Assigned task: Beginning with the first line of the entries below, quote each line until you reach and include the line with "Ethical investing and".

== Stored data

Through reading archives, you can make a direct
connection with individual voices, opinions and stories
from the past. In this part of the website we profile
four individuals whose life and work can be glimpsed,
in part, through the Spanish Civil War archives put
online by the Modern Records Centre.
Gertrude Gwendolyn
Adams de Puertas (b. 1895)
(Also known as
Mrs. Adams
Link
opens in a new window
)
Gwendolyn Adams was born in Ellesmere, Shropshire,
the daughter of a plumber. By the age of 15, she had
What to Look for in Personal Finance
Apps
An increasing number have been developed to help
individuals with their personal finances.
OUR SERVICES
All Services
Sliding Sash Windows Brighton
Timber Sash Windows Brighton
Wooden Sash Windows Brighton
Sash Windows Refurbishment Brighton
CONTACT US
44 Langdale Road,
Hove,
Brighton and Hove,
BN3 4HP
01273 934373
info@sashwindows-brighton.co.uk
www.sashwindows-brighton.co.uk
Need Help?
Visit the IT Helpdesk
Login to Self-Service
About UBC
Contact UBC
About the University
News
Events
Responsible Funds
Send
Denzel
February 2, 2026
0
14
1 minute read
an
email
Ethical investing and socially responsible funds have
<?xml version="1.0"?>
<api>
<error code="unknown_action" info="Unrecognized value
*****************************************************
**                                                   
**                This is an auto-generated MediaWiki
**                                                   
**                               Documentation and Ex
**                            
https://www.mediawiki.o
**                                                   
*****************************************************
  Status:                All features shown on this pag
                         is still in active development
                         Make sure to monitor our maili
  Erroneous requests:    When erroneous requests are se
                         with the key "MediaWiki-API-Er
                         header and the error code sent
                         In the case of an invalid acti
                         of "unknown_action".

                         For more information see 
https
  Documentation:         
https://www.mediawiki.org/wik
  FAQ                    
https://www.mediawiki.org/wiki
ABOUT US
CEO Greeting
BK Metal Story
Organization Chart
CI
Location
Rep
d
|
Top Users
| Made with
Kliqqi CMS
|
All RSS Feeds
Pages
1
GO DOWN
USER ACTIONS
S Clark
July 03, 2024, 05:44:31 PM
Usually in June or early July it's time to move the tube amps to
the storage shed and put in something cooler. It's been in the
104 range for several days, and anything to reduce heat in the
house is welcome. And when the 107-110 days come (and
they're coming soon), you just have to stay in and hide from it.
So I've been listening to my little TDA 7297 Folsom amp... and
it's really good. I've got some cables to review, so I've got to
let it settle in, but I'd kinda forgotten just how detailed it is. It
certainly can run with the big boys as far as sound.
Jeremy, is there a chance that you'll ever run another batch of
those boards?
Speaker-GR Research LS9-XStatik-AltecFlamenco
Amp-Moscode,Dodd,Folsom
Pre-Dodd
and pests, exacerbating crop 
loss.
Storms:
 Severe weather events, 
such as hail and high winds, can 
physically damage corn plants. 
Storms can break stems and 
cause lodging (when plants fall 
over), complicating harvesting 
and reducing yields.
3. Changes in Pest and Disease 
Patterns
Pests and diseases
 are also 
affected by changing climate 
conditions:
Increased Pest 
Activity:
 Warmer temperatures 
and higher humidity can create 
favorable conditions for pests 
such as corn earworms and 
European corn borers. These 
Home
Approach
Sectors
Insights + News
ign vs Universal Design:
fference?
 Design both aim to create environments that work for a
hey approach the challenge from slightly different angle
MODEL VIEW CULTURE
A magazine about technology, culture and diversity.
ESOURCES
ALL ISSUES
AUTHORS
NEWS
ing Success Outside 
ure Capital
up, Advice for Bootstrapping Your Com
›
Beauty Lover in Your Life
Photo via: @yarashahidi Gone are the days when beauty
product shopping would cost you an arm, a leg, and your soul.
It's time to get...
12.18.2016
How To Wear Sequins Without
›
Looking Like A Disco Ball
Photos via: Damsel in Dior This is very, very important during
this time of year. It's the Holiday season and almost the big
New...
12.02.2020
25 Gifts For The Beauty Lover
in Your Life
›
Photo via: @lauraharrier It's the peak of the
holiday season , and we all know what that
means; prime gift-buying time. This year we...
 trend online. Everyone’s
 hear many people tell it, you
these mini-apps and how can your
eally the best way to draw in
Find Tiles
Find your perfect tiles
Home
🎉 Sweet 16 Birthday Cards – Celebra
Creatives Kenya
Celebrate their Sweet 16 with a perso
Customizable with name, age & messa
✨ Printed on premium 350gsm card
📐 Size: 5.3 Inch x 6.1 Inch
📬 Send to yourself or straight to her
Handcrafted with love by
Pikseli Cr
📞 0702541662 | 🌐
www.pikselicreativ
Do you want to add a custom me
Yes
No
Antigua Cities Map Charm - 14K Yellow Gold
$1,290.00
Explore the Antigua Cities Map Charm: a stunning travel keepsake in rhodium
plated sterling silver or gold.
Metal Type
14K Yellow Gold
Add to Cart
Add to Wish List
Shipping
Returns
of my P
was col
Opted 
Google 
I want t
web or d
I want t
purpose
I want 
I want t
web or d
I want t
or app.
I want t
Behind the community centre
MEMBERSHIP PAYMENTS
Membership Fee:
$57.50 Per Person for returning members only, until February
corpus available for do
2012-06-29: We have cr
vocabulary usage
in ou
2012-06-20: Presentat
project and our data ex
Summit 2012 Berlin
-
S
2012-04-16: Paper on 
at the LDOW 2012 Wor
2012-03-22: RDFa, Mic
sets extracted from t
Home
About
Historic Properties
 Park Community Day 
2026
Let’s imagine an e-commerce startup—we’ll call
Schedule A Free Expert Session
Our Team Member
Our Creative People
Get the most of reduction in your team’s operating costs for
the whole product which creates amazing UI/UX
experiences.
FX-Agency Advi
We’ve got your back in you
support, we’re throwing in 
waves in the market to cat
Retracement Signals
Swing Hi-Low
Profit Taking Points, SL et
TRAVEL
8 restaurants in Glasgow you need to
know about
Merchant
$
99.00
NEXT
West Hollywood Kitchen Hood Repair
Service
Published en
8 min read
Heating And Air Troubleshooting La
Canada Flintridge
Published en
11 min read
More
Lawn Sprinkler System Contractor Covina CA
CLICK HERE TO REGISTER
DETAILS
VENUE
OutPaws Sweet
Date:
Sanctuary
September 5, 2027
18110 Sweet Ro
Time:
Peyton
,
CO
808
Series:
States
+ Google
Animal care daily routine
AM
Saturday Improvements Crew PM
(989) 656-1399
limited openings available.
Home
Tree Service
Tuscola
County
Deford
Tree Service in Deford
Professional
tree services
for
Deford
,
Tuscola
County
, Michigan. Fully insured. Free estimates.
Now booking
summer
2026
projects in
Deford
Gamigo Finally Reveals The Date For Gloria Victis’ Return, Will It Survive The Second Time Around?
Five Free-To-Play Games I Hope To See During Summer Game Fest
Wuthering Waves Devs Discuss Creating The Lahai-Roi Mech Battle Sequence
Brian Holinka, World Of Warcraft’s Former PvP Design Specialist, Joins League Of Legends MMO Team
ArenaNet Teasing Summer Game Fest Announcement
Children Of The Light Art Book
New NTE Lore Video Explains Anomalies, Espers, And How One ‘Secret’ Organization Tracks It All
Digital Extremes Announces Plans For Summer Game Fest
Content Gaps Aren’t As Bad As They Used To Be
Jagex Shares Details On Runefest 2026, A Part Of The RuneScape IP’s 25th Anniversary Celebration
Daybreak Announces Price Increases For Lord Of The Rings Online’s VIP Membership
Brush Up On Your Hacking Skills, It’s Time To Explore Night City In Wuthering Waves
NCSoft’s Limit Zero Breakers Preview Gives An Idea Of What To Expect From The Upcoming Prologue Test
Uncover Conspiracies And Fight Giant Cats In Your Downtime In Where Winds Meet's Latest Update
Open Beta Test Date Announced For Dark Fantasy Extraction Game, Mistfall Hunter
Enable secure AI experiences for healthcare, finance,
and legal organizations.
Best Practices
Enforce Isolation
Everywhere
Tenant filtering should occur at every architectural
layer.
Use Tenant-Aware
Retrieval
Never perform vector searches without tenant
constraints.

====

Reply:
Through reading archives, you can make a direct
connection with individual voices, opinions and stories
from the past. In this part of the website we profile
four individuals whose life and work can be glimpsed,
in part, through the Spanish Civil War archives put
online by the Modern Records Centre.
Gertrude Gwendolyn
Adams de Puertas (b. 1895)
(Also known as
Mrs. Adams
Link
opens in a new window
)
Gwendolyn Adams was born in Ellesmere, Shropshire,
the daughter of a plumber. By the age of 15, she had
What to Look for in Personal Finance
Apps
An increasing number have been developed to help
individuals with their personal finances.
OUR SERVICES
All Services
Sliding Sash Windows Brighton
Timber Sash Windows Brighton
Wooden Sash Windows Brighton
Sash Windows Refurbishment Brighton
CONTACT US
44 Langdale Road,
Hove,
Brighton and Hove,
BN3 4HP
01273 934373
info@sashwindows-brighton.co.uk
www.sashwindows-brighton.co.uk
Need Help?
Visit the IT Helpdesk
Login to Self-Service
About UBC
Contact UBC
About the University
News
Events
Responsible Funds
Send
Denzel
February 2, 2026
0
14
1 minute read
an
email
Ethical investing and socially responsible funds have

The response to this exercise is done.